A perfect classic horror tale with almost no flaws, “City of the Dead” doesn’t go by the book… it WROTE the book of horror!
A college student goes to a mythic town in Massachusetts to research the history of witchcraft. Let’s dig into 1960’s “The City of the Dead”, directed by John Llewellyn Moxey!
As I See It
I often watch an older horror film (pre-1970) and the pace lulls me to sleep or the story isn’t intense enough. My horror brain has been stretched like a rubber band; it will not tighten back to its original form. But this is not one of those films. I was enthralled from the opening to the credit roll.

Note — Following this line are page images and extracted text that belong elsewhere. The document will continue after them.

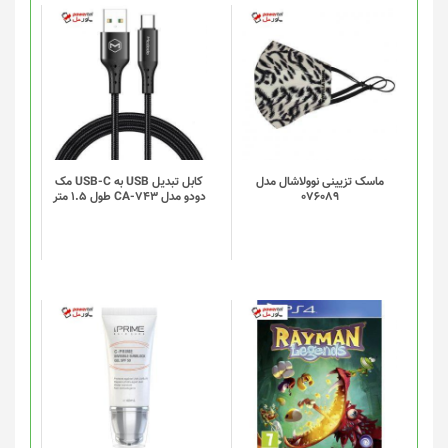
ماسک تزیینی نوولاشال مدل
کابل تبدیل USB به USB-C مک
076089
دودو مدل CA-743 طول 1.5 متر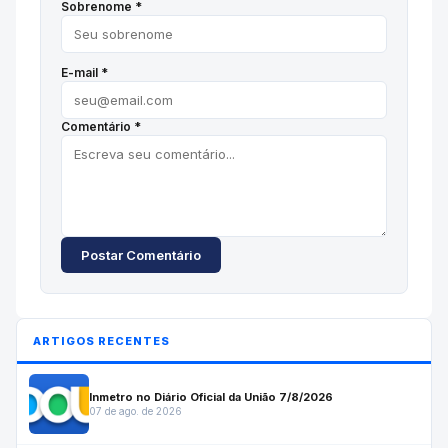
Sobrenome *
E-mail *
Comentário *
Postar Comentário
ARTIGOS RECENTES
Inmetro no Diário Oficial da União 7/8/2026
07 de ago. de 2026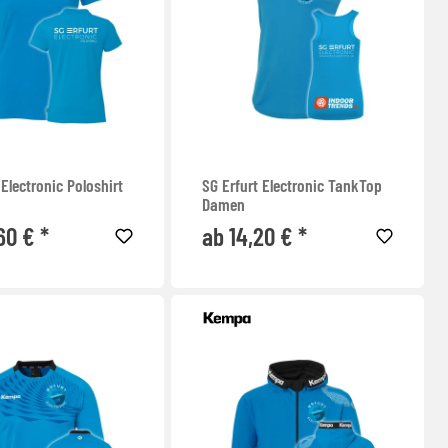
 Electronic Poloshirt
SG Erfurt Electronic TankTop
Damen
60 € *
ab 14,20 € *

A fantastic transfer by Arrow is a pleasure to watch even in black and white. The textures are beautiful. Perfect scene setting. The fog is extremely effective.
The story is thick and juicy. There is real attention paid to proper tension building. Tricks used a million times after this era are expertly executed.
Brilliant dialogue, exquisite lighting, Kubrick-level mind games, fire dancing on the wall like an evil marionette, and the set dressing in the cave below the trap door are just some of the elements which make this film a pleasure to watch.
On top of all that, the sound design is spot on.
And that cut! The cut! From Nan being stabbed to the cake being cut! God damn!
Sir Christopher Lee is many fans’ favorite bloodsucker from countless Hammer Horror films. If you’re not familiar with his work, get familiar.
Of Gratuitous Nature
Nothing to scoff at.
Venetia Stevenson is a goddess. I’m not sure I have ever seen someone better lit than she was in the scene where she exchanges through the door with the priest. Nan Barlow in her skivvies is a sight to see.
Ripe for a Remake
Don’t you dare touch this!
No progeny to report.
Where to Watch
Arrow Films UK put out a Blu-Ray with a fresh 4k scan. You can also stream on Tubi, AMC+, Kanopy, Shudder, Night Fright, Dark Matter TV, Cultpix, and Vudu.